Entre fios
Valdemir Carmo
Estava encolhida no sofá de tecido macio. Sempre olhava aquela cor e lembrava como havia brigado com Jorge, porque ele não queria um sofá azul. Mas eram só lembranças. No momento estava em prantos. Há duas semanas brigava com o marido.
Ambos estavam com a alma despedaçada, pois perderam sua “filhinha” de 16 anos. Sempre a chamara de filhinha e, ao pensar nos seus pés sujos no azul do sofá, dá um sorriso por dentro. Lembra-se que brigava sempre com a filhinha por isso. E hoje lhe parece um motivo tão tolo.
Desde a morte da menina ela sente que nem existe. Nada lhe interessa, nada faz sentido, nada é bom. A perda devastou aquela mulher. Ela chora por horas. Após muito sofrer, ela ouve a porta se abrir.
É Jorge.
Ele tira a máscara obrigatória e ela pensa em como esse pedaço de pano é inútil. “Não salvou minha mocinha”. Pensou suspirando com mais dor. Está sem paciência, grita de um sofrimento que é cortante, é azedo, é cinza, é fumegante como uma cidade que acabara de ser bombardeada. Olham-se e, cada um, guarda mais o seu sofrer. E como campos magnéticos semelhantes, se repelem.

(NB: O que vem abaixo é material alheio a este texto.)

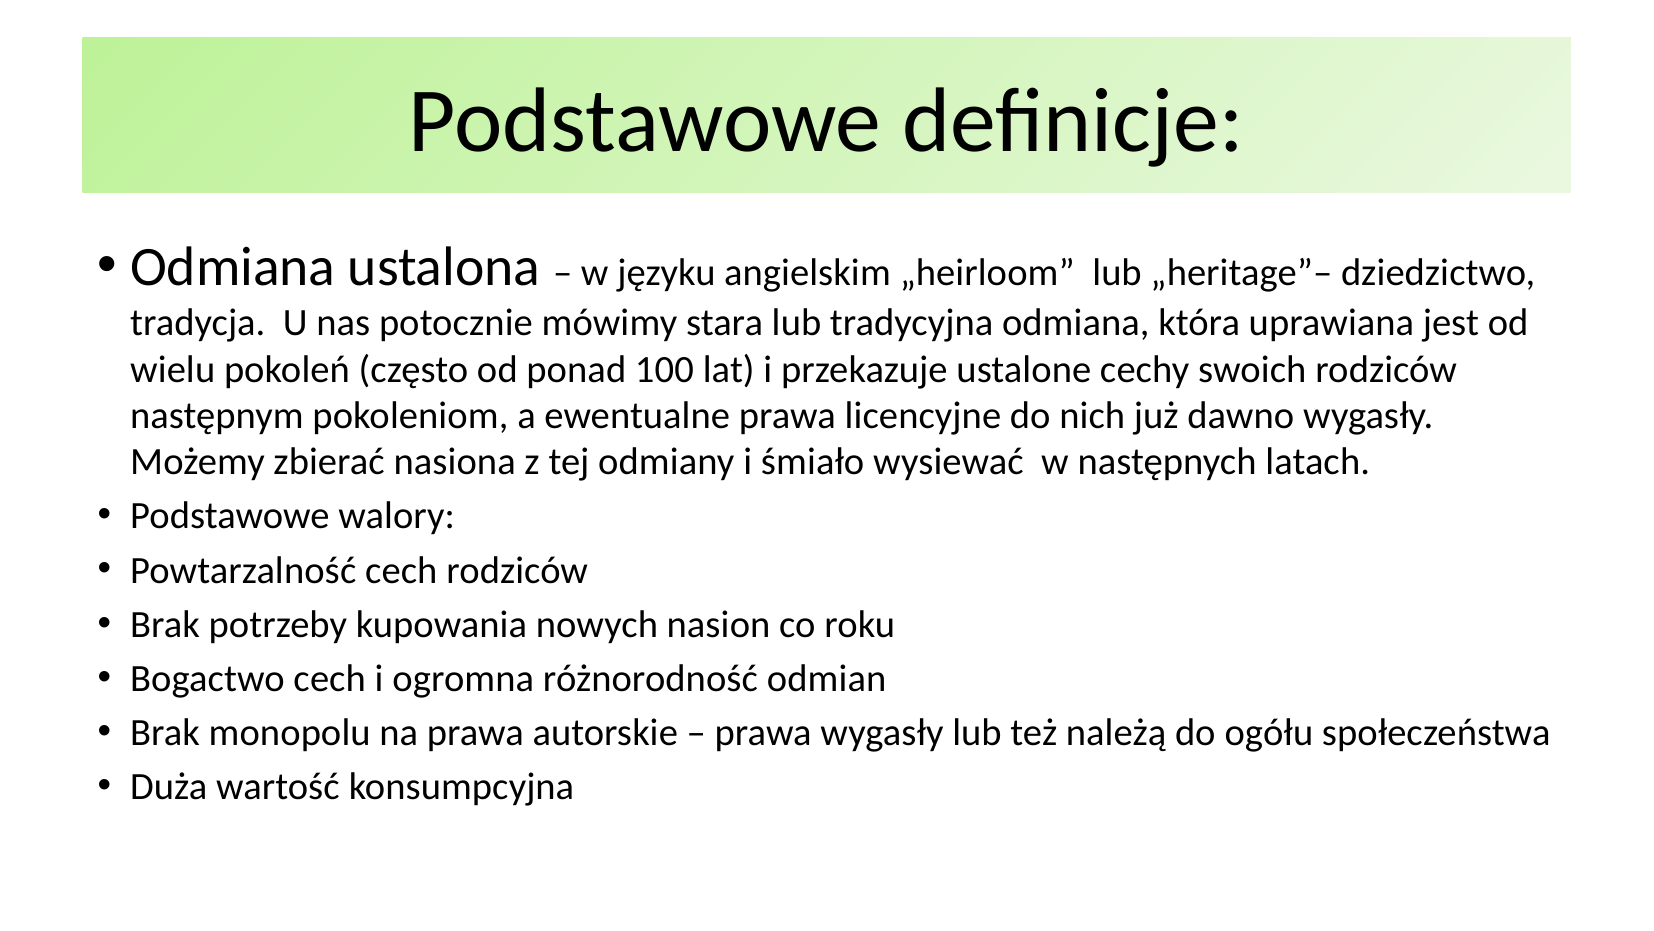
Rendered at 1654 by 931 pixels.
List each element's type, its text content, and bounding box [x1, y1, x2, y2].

list Odmiana ustalona – w języku angielskim „heirloom” lub „heritage”– dziedzictwo, tradycja. U nas potocznie mówimy stara lub tradycyjna odmiana, która uprawiana jest od wielu pokoleń (często od ponad 100 lat) i przekazuje ustalone cechy swoich rodziców następnym pokoleniom, a ewentualne prawa licencyjne do nich już dawno wygasły. Możemy zbierać nasiona z tej odmiany i śmiało wysiewać w następnych latach. Podstawowe walory: Powtarzalność cech rodziców Brak potrzeby kupowania nowych nasion co roku Bogactwo cech i ogromna różnorodność odmian Brak monopolu na prawa autorskie – prawa wygasły lub też należą do ogółu społeczeństwa Duża wartość konsumpcyjna [82, 222, 1571, 831]
title Podstawowe definicje: [82, 37, 1571, 193]
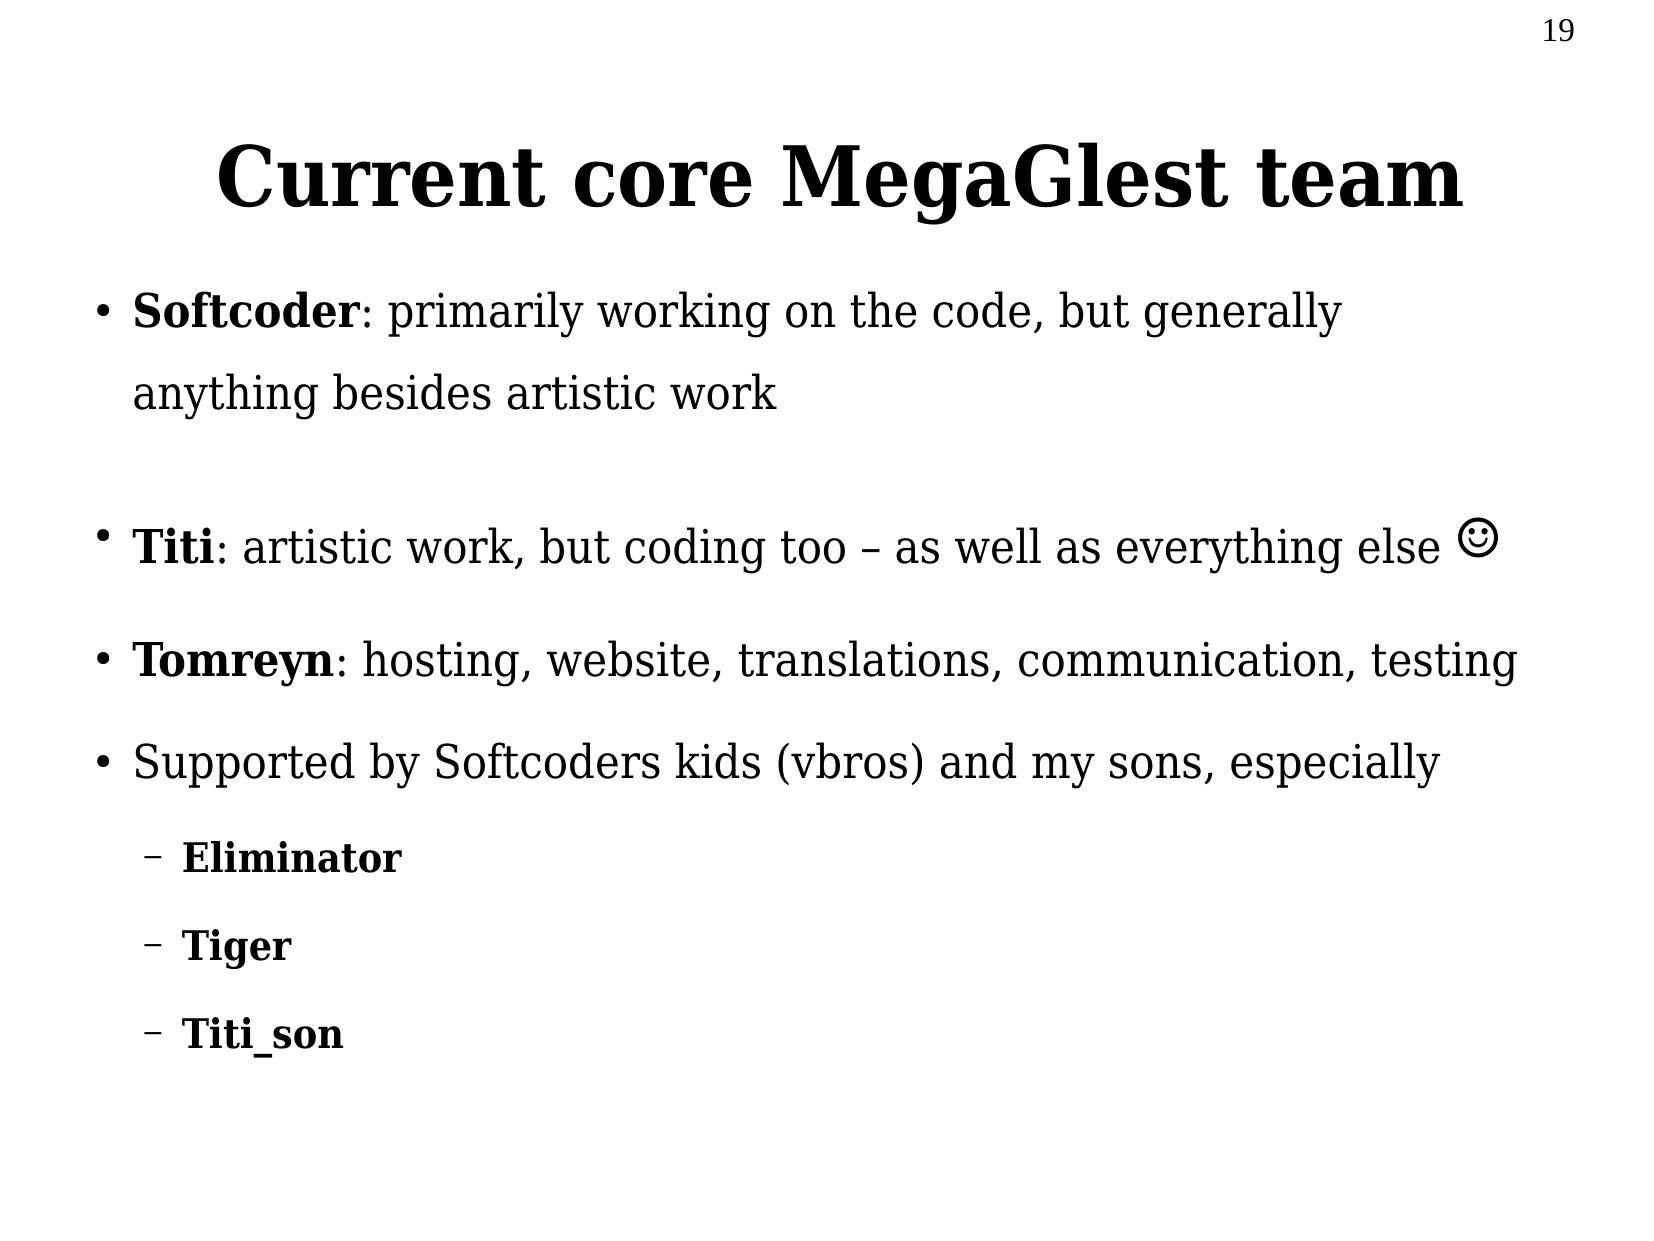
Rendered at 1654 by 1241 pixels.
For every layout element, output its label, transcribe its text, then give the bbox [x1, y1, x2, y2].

list Softcoder: primarily working on the code, but generally anything besides artistic work Titi: artistic work, but coding too – as well as everything else ☺ Tomreyn: hosting, website, translations, communication, testing Supported by Softcoders kids (vbros) and my sons, especially Eliminator Tiger Titi_son [82, 256, 1538, 1170]
title Current core MegaGlest team [82, 49, 1571, 257]
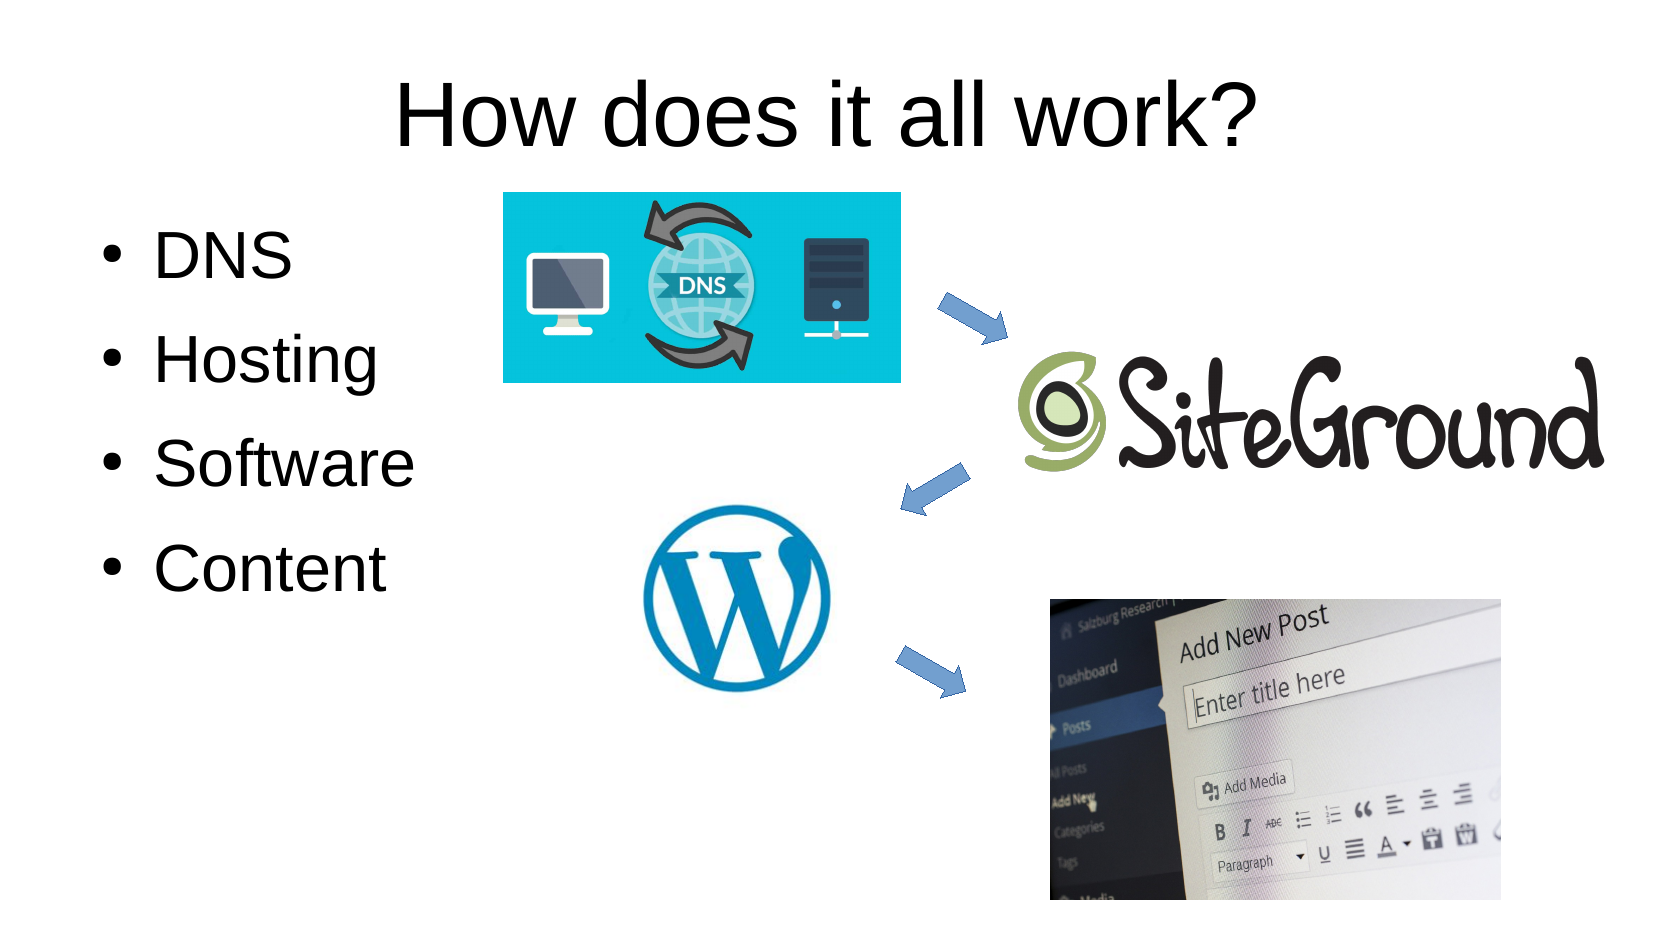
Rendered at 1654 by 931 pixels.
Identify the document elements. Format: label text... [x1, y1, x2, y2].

text_box [900, 462, 971, 516]
picture [503, 192, 901, 383]
picture [1012, 337, 1610, 485]
list DNS Hosting Software Content [82, 217, 1571, 758]
text_box [895, 645, 966, 699]
text_box [937, 292, 1008, 345]
title How does it all work? [82, 37, 1571, 193]
picture [498, 449, 976, 748]
picture [1050, 599, 1501, 900]
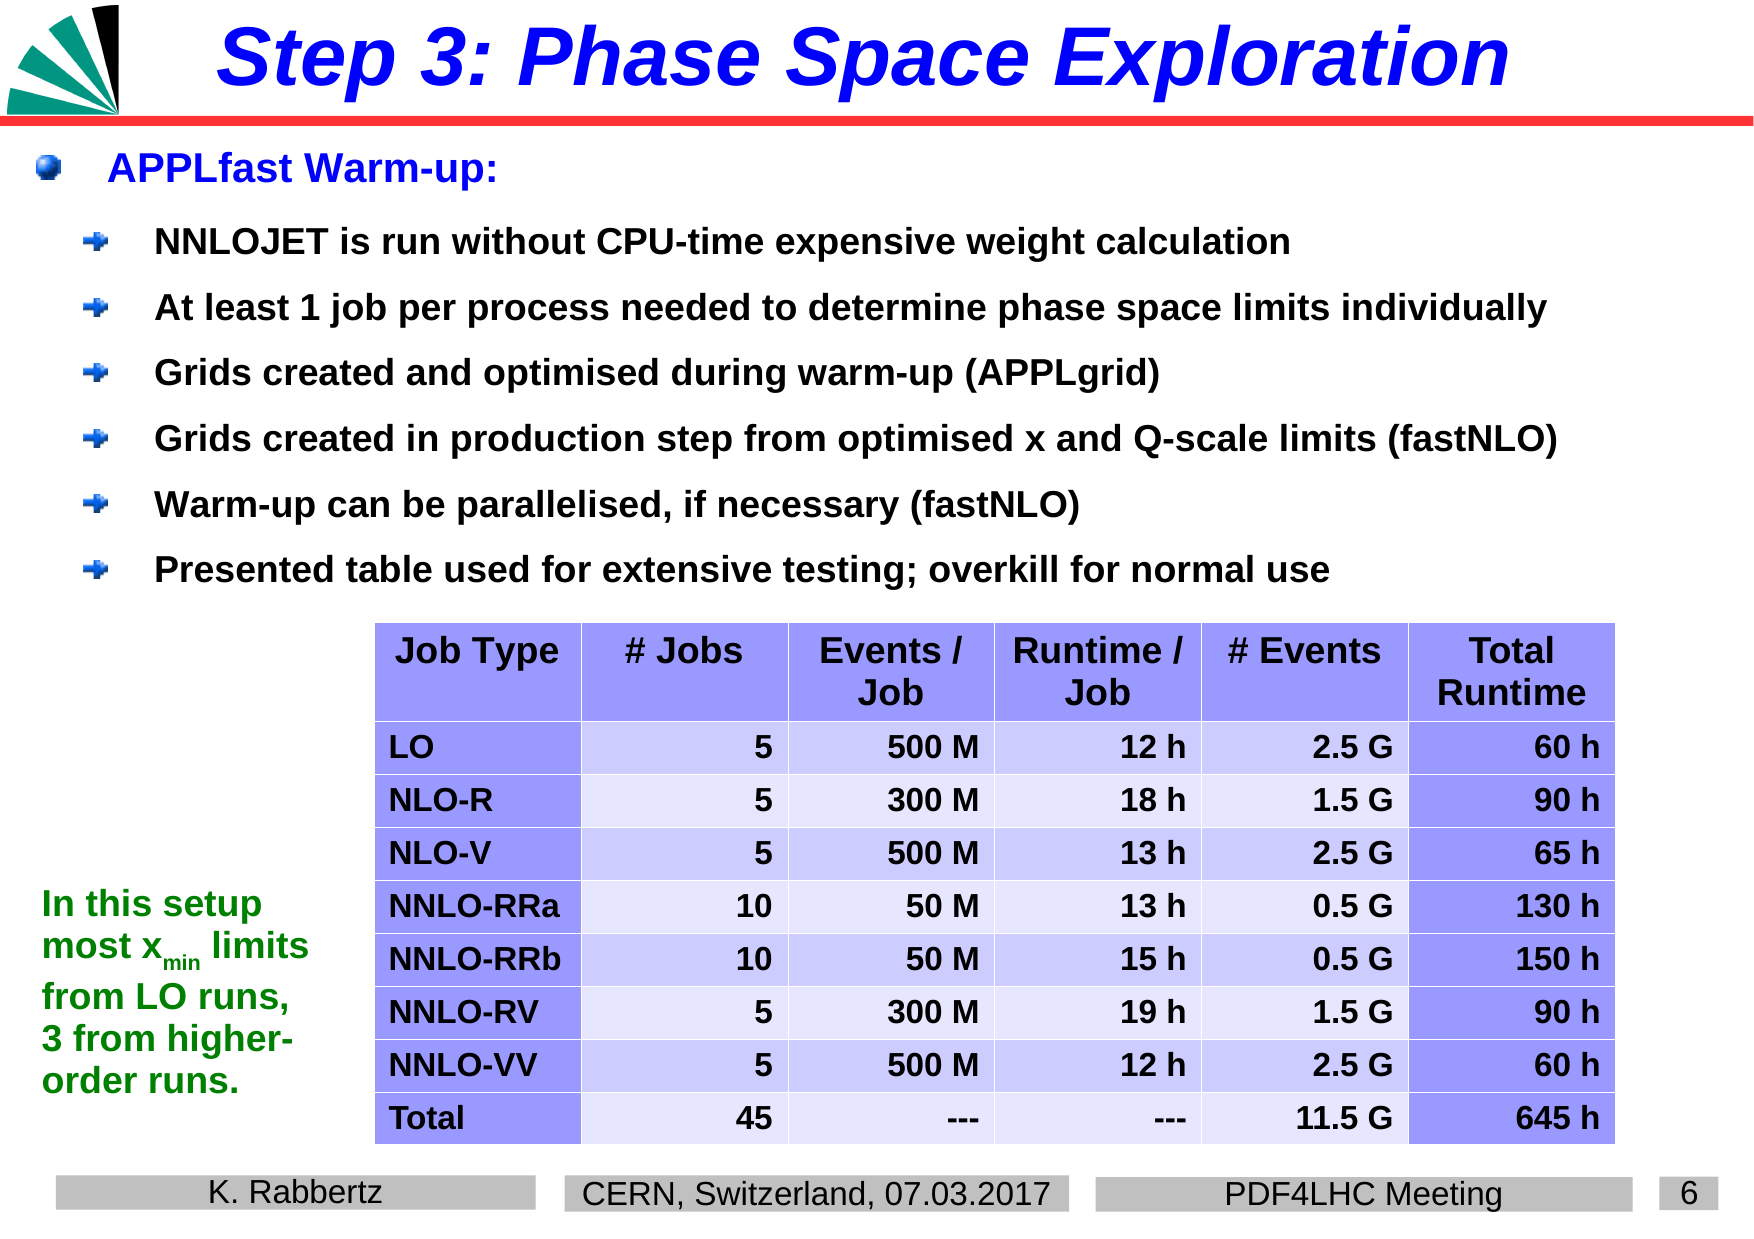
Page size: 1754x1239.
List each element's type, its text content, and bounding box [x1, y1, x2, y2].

table_header Events / Job [789, 623, 994, 721]
table_cell 10 [582, 934, 788, 986]
table_cell NNLO-RRb [375, 934, 581, 986]
table_cell 5 [582, 1040, 788, 1092]
table_cell 0.5 G [1202, 881, 1408, 933]
table_cell 500 M [789, 722, 994, 774]
table_cell 60 h [1409, 722, 1615, 774]
table_cell 18 h [995, 775, 1201, 827]
table_cell 13 h [995, 828, 1201, 880]
table_cell 45 [582, 1093, 788, 1144]
table_cell LO [375, 722, 581, 774]
table_cell 5 [582, 775, 788, 827]
table_cell 12 h [995, 722, 1201, 774]
table_cell 10 [582, 881, 788, 933]
table_header Total Runtime [1409, 623, 1615, 721]
table_cell Total [375, 1093, 581, 1144]
table_cell 90 h [1409, 775, 1615, 827]
table_header Job Type [375, 623, 581, 721]
table_cell 300 M [789, 775, 994, 827]
table_header Runtime / Job [995, 623, 1201, 721]
table_cell 2.5 G [1202, 828, 1408, 880]
table_cell 645 h [1409, 1093, 1615, 1144]
table_cell NNLO-RRa [375, 881, 581, 933]
picture [7, 5, 119, 116]
table_cell 15 h [995, 934, 1201, 986]
table_cell 2.5 G [1202, 722, 1408, 774]
table_cell 130 h [1409, 881, 1615, 933]
table_cell NNLO-RV [375, 987, 581, 1039]
table_cell 90 h [1409, 987, 1615, 1039]
list APPLfast Warm-up: NNLOJET is run without CPU-time expensive weight calculation At least 1 job per process needed to determine phase space limits individually Grids created and optimised during warm-up (APPLgrid) Grids created in production step from optimised x and Q-scale limits (fastNLO) Warm-up can be parallelised, if necessary (fastNLO) Presented table used for extensive testing; overkill for normal use [24, 144, 1730, 592]
table_cell 50 M [789, 881, 994, 933]
text_box In this setup most xmin limits from LO runs, 3 from higher- order runs. [29, 876, 322, 1108]
title Step 3: Phase Space Exploration [123, 0, 1606, 114]
table_header # Events [1202, 623, 1408, 721]
table_cell 19 h [995, 987, 1201, 1039]
table_cell 5 [582, 722, 788, 774]
table_cell 2.5 G [1202, 1040, 1408, 1092]
table_cell --- [789, 1093, 994, 1144]
table_cell 12 h [995, 1040, 1201, 1092]
table_cell 1.5 G [1202, 987, 1408, 1039]
table_cell 5 [582, 828, 788, 880]
table_cell 500 M [789, 828, 994, 880]
table_cell 50 M [789, 934, 994, 986]
table_cell 300 M [789, 987, 994, 1039]
table_cell 5 [582, 987, 788, 1039]
table_cell NLO-R [375, 775, 581, 827]
table_cell 11.5 G [1202, 1093, 1408, 1144]
table_header # Jobs [582, 623, 788, 721]
table_cell 13 h [995, 881, 1201, 933]
table_cell 0.5 G [1202, 934, 1408, 986]
table_cell 500 M [789, 1040, 994, 1092]
table_cell NNLO-VV [375, 1040, 581, 1092]
table_cell --- [995, 1093, 1201, 1144]
table_cell NLO-V [375, 828, 581, 880]
table_cell 65 h [1409, 828, 1615, 880]
table_cell 1.5 G [1202, 775, 1408, 827]
table_cell 60 h [1409, 1040, 1615, 1092]
table_cell 150 h [1409, 934, 1615, 986]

Aquele luto destruiu todos os sentimentos bons e os dois gritam e gritam e se desentendem no instante do olhar. Um não pode ajudar o outro. Se culpam, se repulsam, se acusam.
Cada um tem uma dor que ocupa mais, muito mais do que aquele apartamento e eles não cabem ali. Choro, ar, dor, ardor, suspiro. Choro, desconsolo, solidão. Choro, culpa.
Não há violência física, mas, no momento, não se suportam.
Jorge recoloca a máscara contra a Covid.
Sai resoluto e firme, conquanto arrasado e destruído. Ela volta ao canto azul de seu sofá e chora até dormir. Não sonha, dorme pesado e acorda com o peso do viver.
Senta no chão e põe o rosto no assento do sofá. Sente seu próprio calor vindo do tecido e pensa em como um vírus pode ter destruído tanto.